For any set $X$ let $[X]^2 = \big\{\{a,b\}: a\neq b\in X\big\}$. We say that a graph $G$ is self-complementary if $G\cong \bar{G}$ where $\bar{G} = (V, [V]^2\setminus E)$.
Given an infinite cardinal $\kappa$, is there a collection ${\cal C}$ of pairwise non-isomorphic self-complementary graphs on the vertex set $\kappa$ such that ${\cal C} = 2^\kappa$?
As you know, there are $2^\kappa $ nonisomorphic graphs of cardinality $\kappa$ for every infinite cardinal $\kappa$. (In fact there are $2^\kappa$ nonisomorphic trees of cardinality $\kappa$, see this answer.) I will show how to turn them into nonisomorphic self-complementary graphs of the same cardinality.

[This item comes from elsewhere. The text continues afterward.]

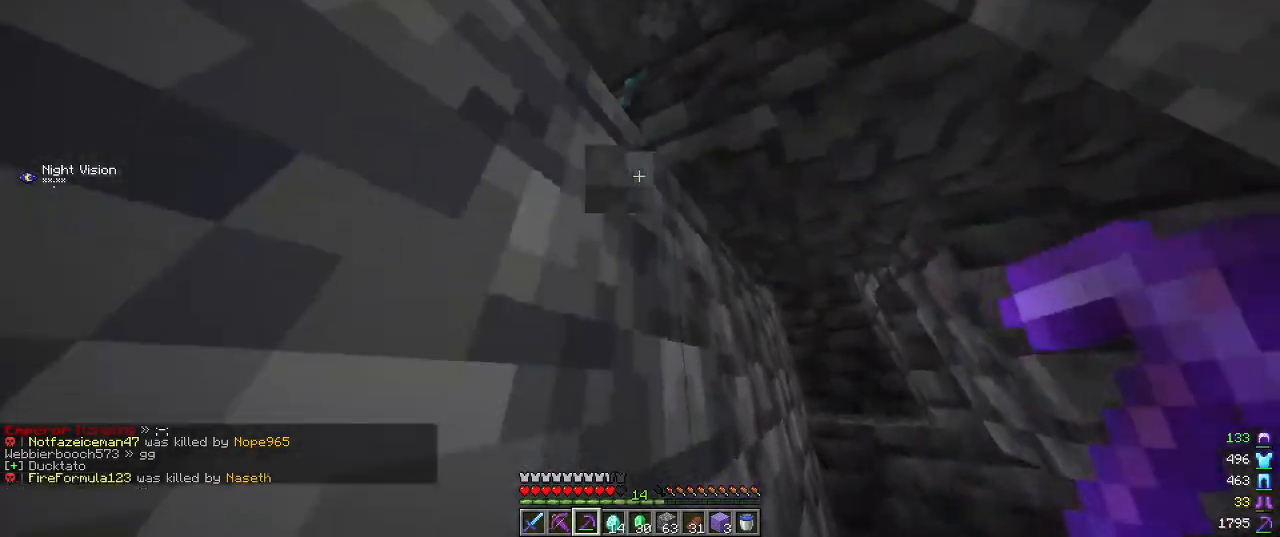
{"keys": [], "mouse": ["left"], "events": []}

Given a graph $G$ of cardinality $\kappa$, let $G_1,G_2$ be two copies of $G$, and let $H_1,H_2$ be two copies of the complement of $G$, and add edges joining all vertices of $G_1$ to all vertices of $H_1$, all vertices of $H_1$ to all vertices of $H_2$, and all vertices of $H_2$ to all vertices of $G_2$. (In other words, we take the self-complementary graph $P_4$ and replace the end vertices with copies of $G$, the internal vertices with copies of $\overline G$.) In this way we get a self-complementary graph $S$ of cardinality $\kappa$.
To recover $G$ from $S$, choose a vertex $y_0$ of eccentricity $3$ and let $X$ be the set of all vertices $x$ such that $d(x,y_0)=3$; then the subgraph of $S$ induced by $X$ is a copy of $G$.